==== Data shown

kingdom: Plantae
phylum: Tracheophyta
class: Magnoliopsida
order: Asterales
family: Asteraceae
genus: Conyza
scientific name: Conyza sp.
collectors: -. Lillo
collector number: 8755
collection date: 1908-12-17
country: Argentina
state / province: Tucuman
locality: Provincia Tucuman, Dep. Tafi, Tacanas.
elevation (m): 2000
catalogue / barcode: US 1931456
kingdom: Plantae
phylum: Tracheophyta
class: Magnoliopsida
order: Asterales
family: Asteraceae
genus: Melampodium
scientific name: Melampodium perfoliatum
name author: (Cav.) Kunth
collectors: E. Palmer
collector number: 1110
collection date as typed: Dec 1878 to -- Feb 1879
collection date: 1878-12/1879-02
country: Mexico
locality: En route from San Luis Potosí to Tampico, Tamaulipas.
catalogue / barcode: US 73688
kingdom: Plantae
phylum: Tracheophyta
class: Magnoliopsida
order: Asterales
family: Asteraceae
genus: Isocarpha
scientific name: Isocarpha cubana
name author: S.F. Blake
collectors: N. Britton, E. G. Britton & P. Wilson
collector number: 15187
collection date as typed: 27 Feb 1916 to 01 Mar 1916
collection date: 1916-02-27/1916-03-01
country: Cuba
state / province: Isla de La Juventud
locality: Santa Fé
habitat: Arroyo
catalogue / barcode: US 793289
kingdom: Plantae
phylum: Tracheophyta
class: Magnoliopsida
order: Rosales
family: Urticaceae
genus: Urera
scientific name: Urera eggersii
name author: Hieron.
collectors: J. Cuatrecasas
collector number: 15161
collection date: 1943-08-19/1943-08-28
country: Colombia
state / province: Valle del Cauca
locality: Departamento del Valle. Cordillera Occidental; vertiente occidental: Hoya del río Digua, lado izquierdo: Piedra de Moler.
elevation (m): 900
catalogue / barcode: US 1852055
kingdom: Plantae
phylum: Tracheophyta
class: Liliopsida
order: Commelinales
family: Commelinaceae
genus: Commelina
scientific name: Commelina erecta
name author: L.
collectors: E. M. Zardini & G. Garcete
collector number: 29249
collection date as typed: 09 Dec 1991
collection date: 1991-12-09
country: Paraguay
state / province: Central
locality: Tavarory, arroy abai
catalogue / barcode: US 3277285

========

**Your instructions:**
Recast every line of the specimen sheet entries above as one numbered list, omitting blank lines.

**The completed task:**
1. kingdom: Plantae
2. phylum: Tracheophyta
3. class: Magnoliopsida
4. order: Asterales
5. family: Asteraceae
6. genus: Conyza
7. scientific name: Conyza sp.
8. collectors: -. Lillo
9. collector number: 8755
10. collection date: 1908-12-17
11. country: Argentina
12. state / province: Tucuman
13. locality: Provincia Tucuman, Dep. Tafi, Tacanas.
14. elevation (m): 2000
15. catalogue / barcode: US 1931456
16. kingdom: Plantae
17. phylum: Tracheophyta
18. class: Magnoliopsida
19. order: Asterales
20. family: Asteraceae
21. genus: Melampodium
22. scientific name: Melampodium perfoliatum
23. name author: (Cav.) Kunth
24. collectors: E. Palmer
25. collector number: 1110
26. collection date as typed: Dec 1878 to -- Feb 1879
27. collection date: 1878-12/1879-02
28. country: Mexico
29. locality: En route from San Luis Potosí to Tampico, Tamaulipas.
30. catalogue / barcode: US 73688
31. kingdom: Plantae
32. phylum: Tracheophyta
33. class: Magnoliopsida
34. order: Asterales
35. family: Asteraceae
36. genus: Isocarpha
37. scientific name: Isocarpha cubana
38. name author: S.F. Blake
39. collectors: N. Britton, E. G. Britton & P. Wilson
40. collector number: 15187
41. collection date as typed: 27 Feb 1916 to 01 Mar 1916
42. collection date: 1916-02-27/1916-03-01
43. country: Cuba
44. state / province: Isla de La Juventud
45. locality: Santa Fé
46. habitat: Arroyo
47. catalogue / barcode: US 793289
48. kingdom: Plantae
49. phylum: Tracheophyta
50. class: Magnoliopsida
51. order: Rosales
52. family: Urticaceae
53. genus: Urera
54. scientific name: Urera eggersii
55. name author: Hieron.
56. collectors: J. Cuatrecasas
57. collector number: 15161
58. collection date: 1943-08-19/1943-08-28
59. country: Colombia
60. state / province: Valle del Cauca
61. locality: Departamento del Valle. Cordillera Occidental; vertiente occidental: Hoya del río Digua, lado izquierdo: Piedra de Moler.
62. elevation (m): 900
63. catalogue / barcode: US 1852055
64. kingdom: Plantae
65. phylum: Tracheophyta
66. class: Liliopsida
67. order: Commelinales
68. family: Commelinaceae
69. genus: Commelina
70. scientific name: Commelina erecta
71. name author: L.
72. collectors: E. M. Zardini & G. Garcete
73. collector number: 29249
74. collection date as typed: 09 Dec 1991
75. collection date: 1991-12-09
76. country: Paraguay
77. state / province: Central
78. locality: Tavarory, arroy abai
79. catalogue / barcode: US 3277285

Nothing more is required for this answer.